══ TEXT ══
A fleeting glimpse of the ice giants 30 years ago hinted at very weird science that could tell us a lot about exoplanets. Now we have a rare chance to go back
Uranus
Voyager 2 snapped this image of Uranus in 1986
NASA/JPL-Caltech

A FEW billion kilometres from here, two cerulean marbles hang in the blackness of space. Neptune and Uranus are not the most distant objects in the solar system. They aren’t the biggest or the smallest. They don’t have the brightest colours. But they do hold the greatest mysteries.

We have roved across Mars, we have orbited Jupiter, we have even landed on Venus. But our only close look at the ice giants Neptune and Uranus came more than 30 years ago when the Voyager 2 spacecraft hurtled past on its way out of the solar system. It snapped a few pictures, then the planets faded from view. “Everything we know up close about these planets and their moons is based on that single fly-by,” says NASA scientist Amy Simon.

Now impetus is building to go back. The little we do know about these frigid planets suggests they are extremely weird. They have crooked magnetic fields, they’re colder than they should be and we don’t know why they spin in odd ways. Understanding all this is important, because in the past two decades our sky surveys have started spotting planets around other stars, and worlds about the size of Uranus and Neptune are the most common type. That tells us mid-sized gassy planets are a basic ingredient of the universe. “These are objects as fundamental as a rocky planet or a star,” says Jonathan Fortney at the University of California, Santa Cruz. “And we know almost nothing about this class of object.”

If we want answers any time soon, we had better get moving. There is a small window of opportunity in the late 2020s and early 2030s when the planets will be arranged so that a slingshot around Jupiter would boost a probe to Neptune within six years. If we miss that slot, 2050 is the earliest we could be there.

That’s why NASA and the European Space Agency are both making plans for missions to learn more about the ice giants. A NASA group is studying concepts including orbiters with atmospheric probes, a Uranus orbiter without an atmospheric probe but with extra instruments, and a fly-by of Uranus. “As scientists, we want everything and we want it as soon as possible,” says Adam Masters at Imperial College London, who was appointed to the NASA group.

Whether he will get his wish depends largely on whether NASA dishes the cash in the next decadal survey, an exercise that starts shortly and chooses the next batch of ambitious space missions. If a trip to the ice giants does get the go ahead, here are the biggest questions it could answer.

Why is Uranus too cold?

When Voyager 2 buzzed past Uranus, its heat sensors picked up no signal at all. That doesn’t make sense if this ice giant emits heat in the way we think planets do.

As far as we know, gas, dust and eventually rocks smash together during planet formation and that locks up heat in their cores. The heat then radiates out over billions of years. How much heat is coming out at any given time depends on what the planet is made of and how old it is.
═══
══ EXCERPTED RECORDS ══
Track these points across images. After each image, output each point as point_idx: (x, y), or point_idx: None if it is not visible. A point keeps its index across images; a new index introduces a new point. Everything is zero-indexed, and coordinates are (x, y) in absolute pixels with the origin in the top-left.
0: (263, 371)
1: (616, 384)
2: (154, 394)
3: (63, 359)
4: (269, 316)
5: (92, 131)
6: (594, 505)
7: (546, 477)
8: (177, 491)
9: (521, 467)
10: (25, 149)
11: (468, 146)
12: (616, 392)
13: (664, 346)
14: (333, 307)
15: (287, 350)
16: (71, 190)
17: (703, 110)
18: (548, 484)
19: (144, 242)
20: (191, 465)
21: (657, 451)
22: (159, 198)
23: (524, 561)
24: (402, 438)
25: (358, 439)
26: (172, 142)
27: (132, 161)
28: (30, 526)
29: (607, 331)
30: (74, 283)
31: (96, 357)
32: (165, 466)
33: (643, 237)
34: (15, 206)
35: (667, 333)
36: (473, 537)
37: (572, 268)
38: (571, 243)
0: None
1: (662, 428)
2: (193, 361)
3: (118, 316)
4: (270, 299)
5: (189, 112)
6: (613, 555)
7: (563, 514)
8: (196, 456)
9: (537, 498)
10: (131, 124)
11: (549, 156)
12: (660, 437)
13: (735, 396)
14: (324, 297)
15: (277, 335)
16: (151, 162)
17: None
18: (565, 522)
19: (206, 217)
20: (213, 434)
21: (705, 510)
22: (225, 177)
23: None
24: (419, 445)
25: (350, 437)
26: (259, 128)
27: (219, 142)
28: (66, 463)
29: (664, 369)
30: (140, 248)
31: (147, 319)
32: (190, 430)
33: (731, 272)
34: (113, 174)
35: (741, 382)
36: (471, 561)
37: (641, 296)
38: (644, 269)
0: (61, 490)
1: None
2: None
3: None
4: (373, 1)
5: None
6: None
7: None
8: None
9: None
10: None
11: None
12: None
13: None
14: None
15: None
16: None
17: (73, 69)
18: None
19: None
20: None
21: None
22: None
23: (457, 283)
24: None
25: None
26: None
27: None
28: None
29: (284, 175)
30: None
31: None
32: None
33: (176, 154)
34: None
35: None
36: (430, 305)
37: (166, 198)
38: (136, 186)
═══
**TASKS AND EXERCISES**:
a - Reproduce word for word the passage of the ice giants article starting at "We have roved" and ending at "scientist Amy Simon.".
b - Which planets are named in the ice giants article?

**RESPONSES TO THE TASKS**:
a -
We have roved across Mars, we have orbited Jupiter, we have even landed on Venus. But our only close look at the ice giants Neptune and Uranus came more than 30 years ago when the Voyager 2 spacecraft hurtled past on its way out of the solar system. It snapped a few pictures, then the planets faded from view. “Everything we know up close about these planets and their moons is based on that single fly-by,” says NASA scientist Amy Simon.

b - Uranus, Neptune, Mars, Jupiter, Venus